(Work item): Using the data below, copy out all lines with the word "tail".

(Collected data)
§

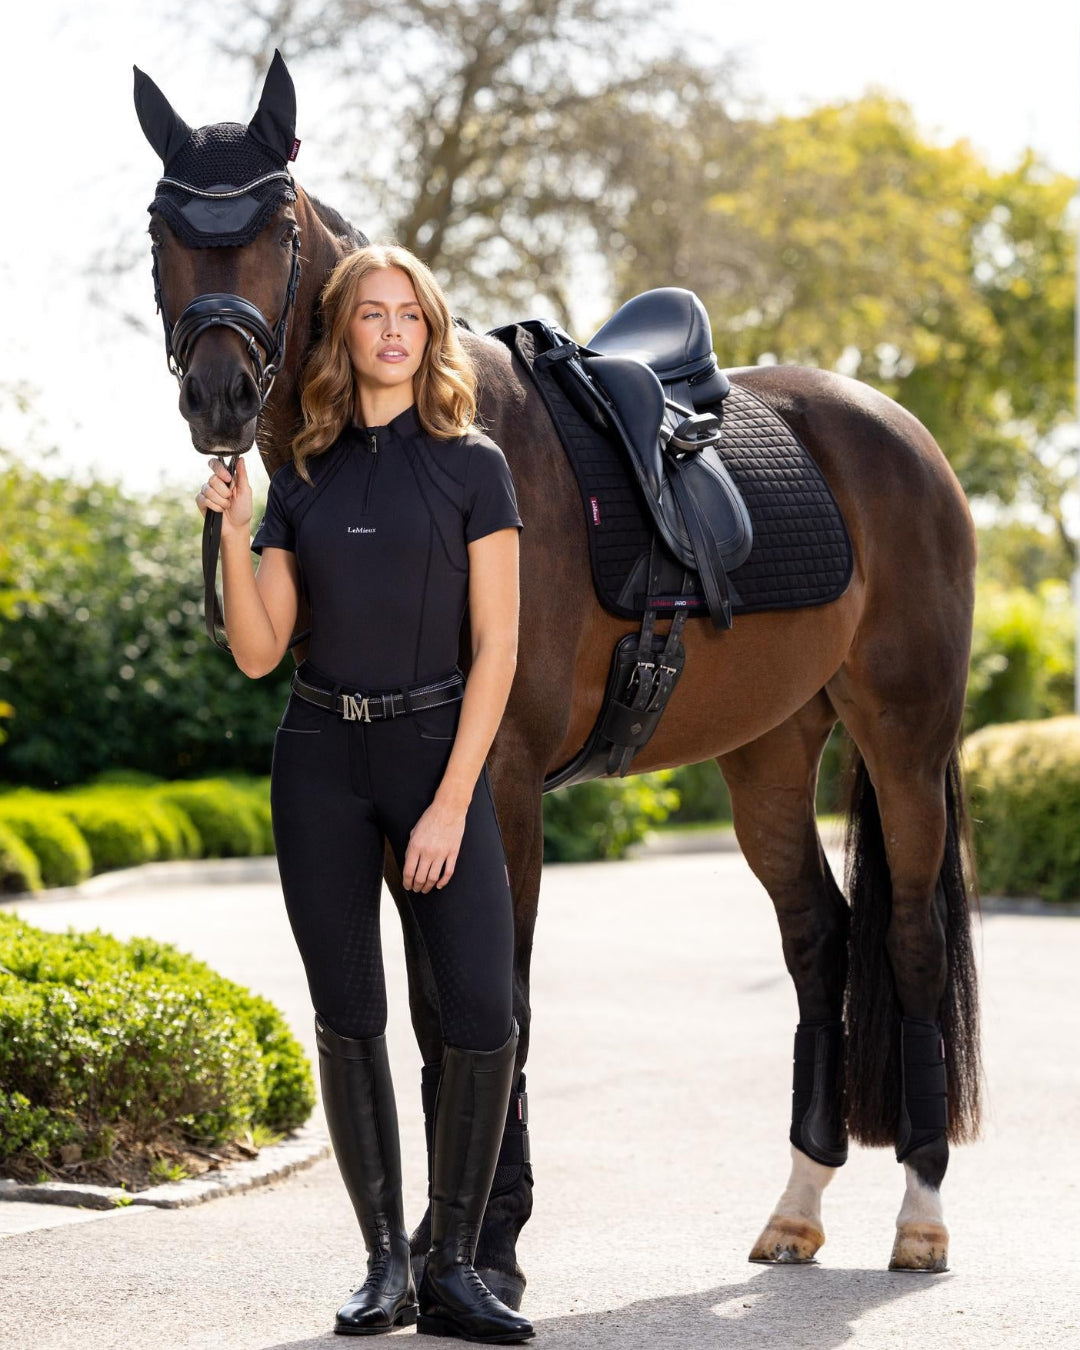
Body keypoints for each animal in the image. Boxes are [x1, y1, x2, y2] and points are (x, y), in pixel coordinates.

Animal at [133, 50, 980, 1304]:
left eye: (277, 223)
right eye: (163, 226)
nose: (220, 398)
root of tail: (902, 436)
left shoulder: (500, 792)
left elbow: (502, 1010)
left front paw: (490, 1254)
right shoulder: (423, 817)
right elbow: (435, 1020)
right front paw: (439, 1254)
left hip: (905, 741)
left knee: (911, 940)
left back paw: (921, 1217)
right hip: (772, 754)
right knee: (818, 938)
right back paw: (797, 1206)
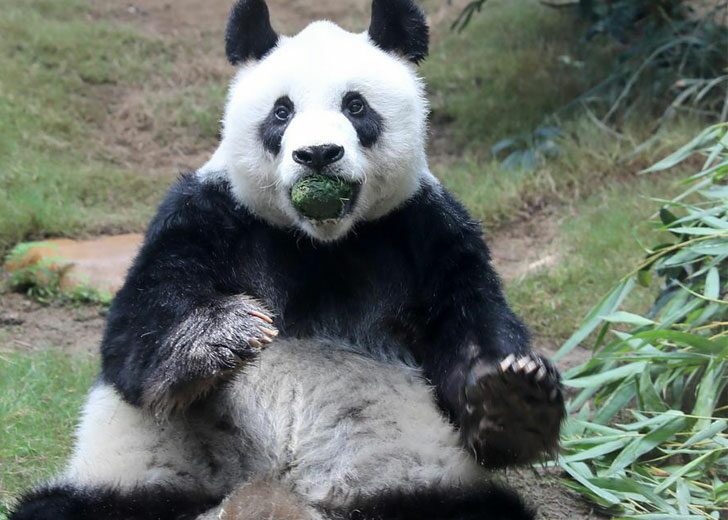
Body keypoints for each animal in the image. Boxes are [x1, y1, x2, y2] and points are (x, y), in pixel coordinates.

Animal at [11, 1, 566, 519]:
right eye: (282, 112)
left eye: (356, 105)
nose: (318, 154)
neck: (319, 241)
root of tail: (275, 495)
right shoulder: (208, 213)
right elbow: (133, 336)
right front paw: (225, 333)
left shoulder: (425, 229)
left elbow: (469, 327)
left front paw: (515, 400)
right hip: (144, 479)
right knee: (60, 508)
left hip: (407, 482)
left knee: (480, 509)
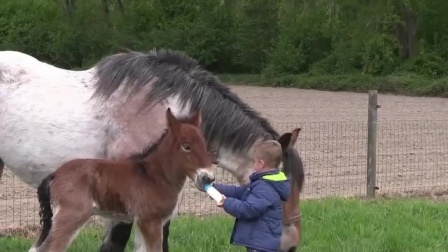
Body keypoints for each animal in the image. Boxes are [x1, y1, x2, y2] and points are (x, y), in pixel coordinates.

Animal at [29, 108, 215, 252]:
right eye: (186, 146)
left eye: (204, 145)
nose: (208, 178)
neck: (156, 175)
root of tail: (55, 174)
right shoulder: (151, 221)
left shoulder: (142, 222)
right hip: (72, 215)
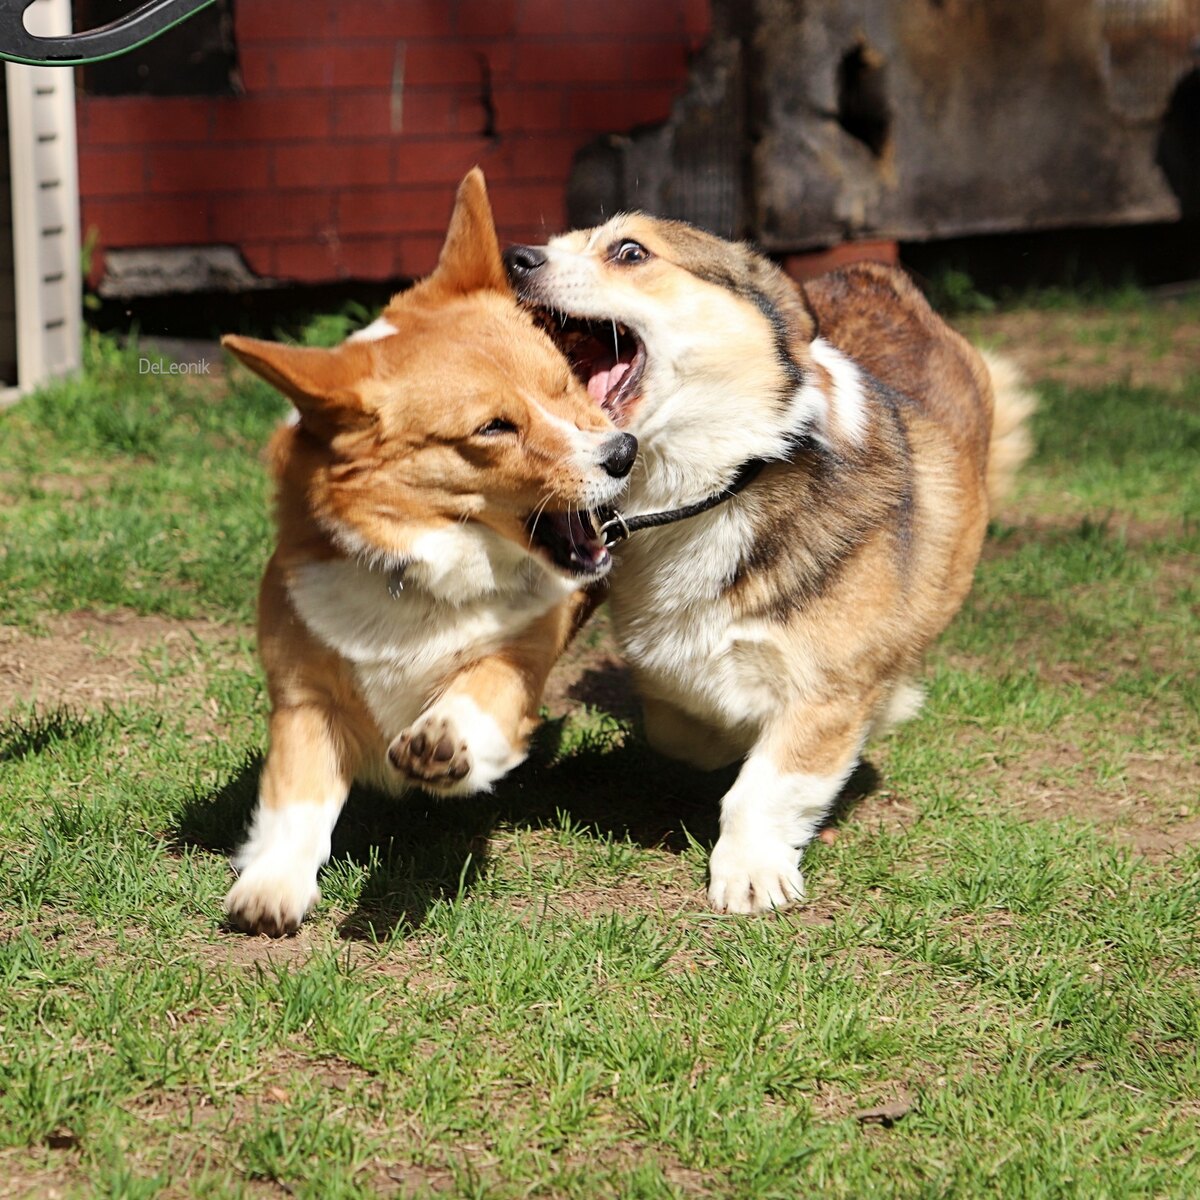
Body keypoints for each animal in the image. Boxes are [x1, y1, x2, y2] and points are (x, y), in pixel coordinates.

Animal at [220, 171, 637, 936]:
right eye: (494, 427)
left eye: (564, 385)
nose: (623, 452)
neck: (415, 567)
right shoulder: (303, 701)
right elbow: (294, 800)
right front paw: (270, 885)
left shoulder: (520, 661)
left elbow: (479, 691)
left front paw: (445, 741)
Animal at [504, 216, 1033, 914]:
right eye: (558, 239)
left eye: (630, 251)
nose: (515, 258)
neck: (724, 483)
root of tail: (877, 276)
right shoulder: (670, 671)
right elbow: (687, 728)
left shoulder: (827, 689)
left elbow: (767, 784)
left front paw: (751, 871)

§

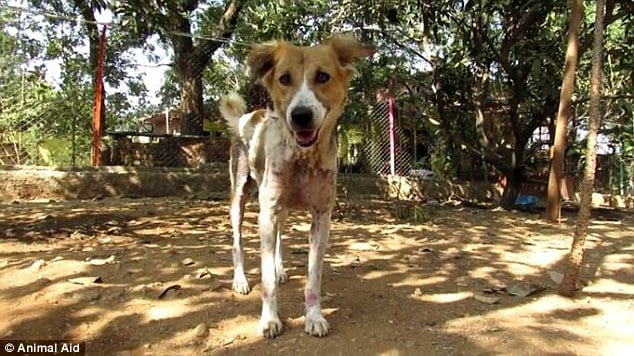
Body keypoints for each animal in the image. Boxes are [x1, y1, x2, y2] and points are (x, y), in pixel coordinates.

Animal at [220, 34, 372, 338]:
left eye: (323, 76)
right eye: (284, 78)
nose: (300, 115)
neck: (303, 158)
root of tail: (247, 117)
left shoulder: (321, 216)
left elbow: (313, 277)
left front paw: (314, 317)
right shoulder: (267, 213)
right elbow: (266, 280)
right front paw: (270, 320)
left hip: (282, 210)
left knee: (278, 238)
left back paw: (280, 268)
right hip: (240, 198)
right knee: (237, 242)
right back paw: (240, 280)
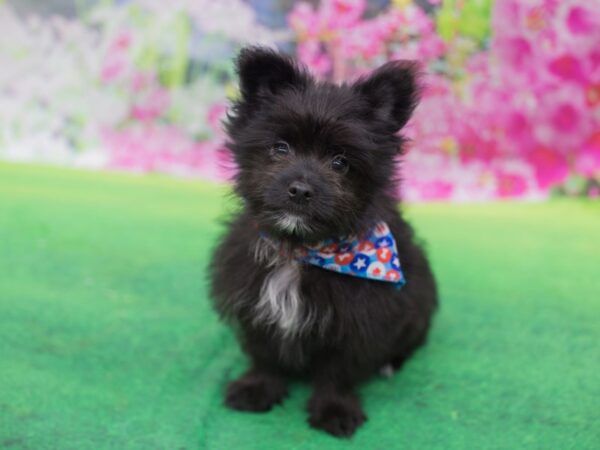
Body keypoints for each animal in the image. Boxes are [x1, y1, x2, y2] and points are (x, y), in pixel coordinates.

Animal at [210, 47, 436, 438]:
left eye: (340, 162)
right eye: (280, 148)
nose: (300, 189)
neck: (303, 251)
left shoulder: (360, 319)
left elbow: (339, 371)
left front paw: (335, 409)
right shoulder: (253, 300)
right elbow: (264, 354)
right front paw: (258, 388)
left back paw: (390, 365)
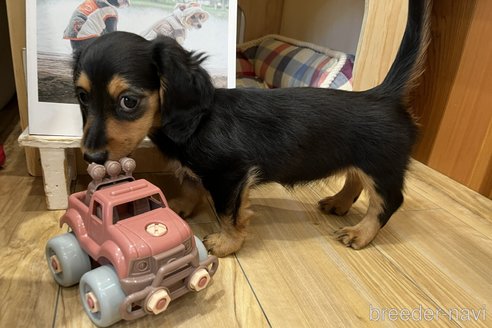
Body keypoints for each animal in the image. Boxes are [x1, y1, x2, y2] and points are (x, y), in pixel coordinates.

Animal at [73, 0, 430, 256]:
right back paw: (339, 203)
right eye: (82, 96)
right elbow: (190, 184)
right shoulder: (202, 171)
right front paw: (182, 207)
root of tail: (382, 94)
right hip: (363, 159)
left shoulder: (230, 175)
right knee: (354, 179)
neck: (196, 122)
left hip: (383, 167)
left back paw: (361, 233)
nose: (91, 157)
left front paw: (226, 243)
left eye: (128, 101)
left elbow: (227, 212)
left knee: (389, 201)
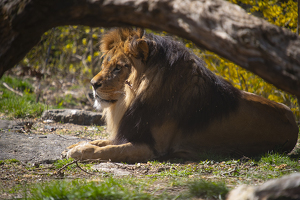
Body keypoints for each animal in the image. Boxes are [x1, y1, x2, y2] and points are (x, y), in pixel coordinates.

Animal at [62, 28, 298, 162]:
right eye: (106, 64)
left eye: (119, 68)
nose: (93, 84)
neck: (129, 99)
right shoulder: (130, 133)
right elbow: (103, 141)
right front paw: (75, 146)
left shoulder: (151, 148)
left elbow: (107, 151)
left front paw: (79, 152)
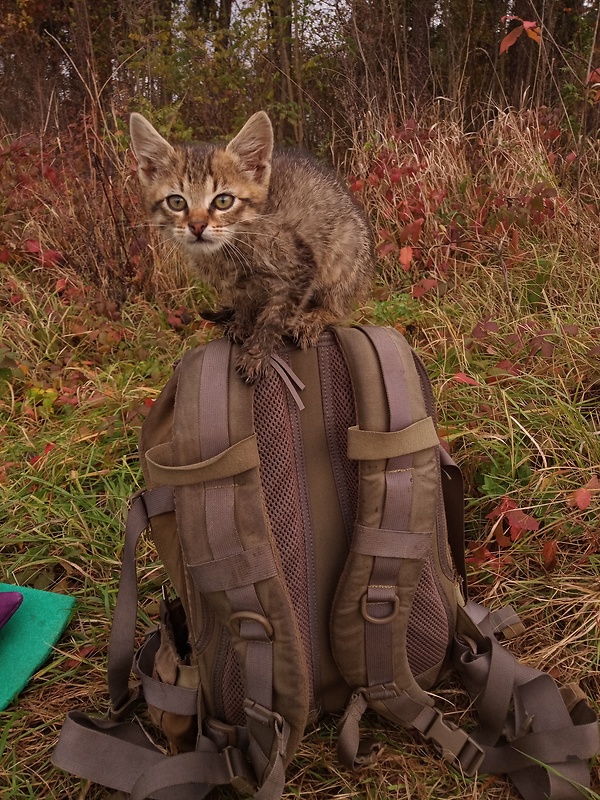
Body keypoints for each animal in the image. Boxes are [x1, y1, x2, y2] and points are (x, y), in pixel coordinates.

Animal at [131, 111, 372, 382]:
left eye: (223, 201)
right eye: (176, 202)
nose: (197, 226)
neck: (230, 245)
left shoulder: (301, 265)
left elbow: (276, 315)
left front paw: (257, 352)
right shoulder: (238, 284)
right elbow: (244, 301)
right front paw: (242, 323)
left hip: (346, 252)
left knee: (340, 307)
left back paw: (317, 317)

§

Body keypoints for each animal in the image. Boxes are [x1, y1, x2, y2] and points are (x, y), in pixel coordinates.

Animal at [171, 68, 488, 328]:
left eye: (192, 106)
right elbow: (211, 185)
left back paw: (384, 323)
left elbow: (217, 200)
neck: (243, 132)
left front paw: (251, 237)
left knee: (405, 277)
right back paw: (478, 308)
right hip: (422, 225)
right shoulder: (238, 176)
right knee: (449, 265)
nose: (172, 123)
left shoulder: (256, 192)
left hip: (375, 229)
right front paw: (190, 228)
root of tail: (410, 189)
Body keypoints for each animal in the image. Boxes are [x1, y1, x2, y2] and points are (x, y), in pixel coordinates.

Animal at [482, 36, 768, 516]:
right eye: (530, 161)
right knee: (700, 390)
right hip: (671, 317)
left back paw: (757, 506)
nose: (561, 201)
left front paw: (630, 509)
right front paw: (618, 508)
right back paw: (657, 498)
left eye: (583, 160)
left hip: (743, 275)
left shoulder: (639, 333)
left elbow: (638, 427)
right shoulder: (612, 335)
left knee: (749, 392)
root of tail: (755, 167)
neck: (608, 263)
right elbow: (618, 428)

§

(Solution for this problem):
root of tail: (902, 436)
root of tail: (275, 495)
root of tail: (55, 174)
root of tail: (877, 276)
root of tail: (247, 117)
root of tail: (382, 94)
root of tail: (410, 189)
root of tail: (755, 167)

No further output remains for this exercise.